Most importantly, though, this is isn’t the first time Boko Haram has killed soldiers on the frontlines in large numbers. For instance, according to Premium Times reporter Nicholas Ibekwe, on July 14 this year, Boko Haram murdered more than 200 military personnel at a military facility in Jili. “Due to poor reporting that incident didn't go viral,” he said on Twitter. “Poor reporting” is obviously a cute euphemism for deliberate government suppression of negative news about Boko Haram.

Recall that on August 2, after Boko Haram murdered, yet again, scores of soldiers, Buhari pretended it didn’t happen and instead chose to meet with senators from his party who had threatened to defect to the PDP. He was more concerned with salvaging his failing reelection bid than he was with the tragic death of soldiers who sacrificed their lives in defense of the country. Isn’t this similar to, or even worse than, Jonathan’s attitude of blithe unconcern toward the Boko Haram tragedy in 2014?

As many international news organizations have noted, more soldiers have been killed by Boko Haram under Buhari’s watch than at any time since the insurgency started in 2009. At least 500 soldiers have died this year alone. Yet, all that the government and its minions do is lie blatantly, shamelessly, and interminably about defeating Boko Haram.

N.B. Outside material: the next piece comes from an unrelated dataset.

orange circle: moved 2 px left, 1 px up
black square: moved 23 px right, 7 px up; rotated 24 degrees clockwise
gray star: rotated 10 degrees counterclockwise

These dead soldiers are the sons, husbands, brothers, and cousins of humans like Buhari and us. A president who quickly ferried his son to Germany for world-class medical attention after he had an accident with a multi-million naira power bike couldn’t even as much as acknowledge the death of soldiers who died in defense of the land he leads until he was pressured and shamed into doing so. Yet he had the presence of mind to invite his incompetent service chiefs, whom he should have fired since last year if he was a sincere and competent leader, to grace his reelection campaign at the presidential villa.

Amid this tragedy, a disturbing video is trending on social media of Nigerian soldiers on the frontlines complaining about their unpreparedness to fight Boko Haram. They show the viewer the military equipment they use, which they said were bought in 1983! Yet the government released one billion dollars for the purchase of ammunition. Asking soldiers to fight a well-armed, motivated, and nihilistic terrorist group like Boko Haram with equipment bought in 1983 is akin to sending them on a mass suicide mission. This is cruel and unconscionable! And it is precisely for this reason that Dasuki is still in jail. In Nigeria, sadly, the more things change, the more they remain the same.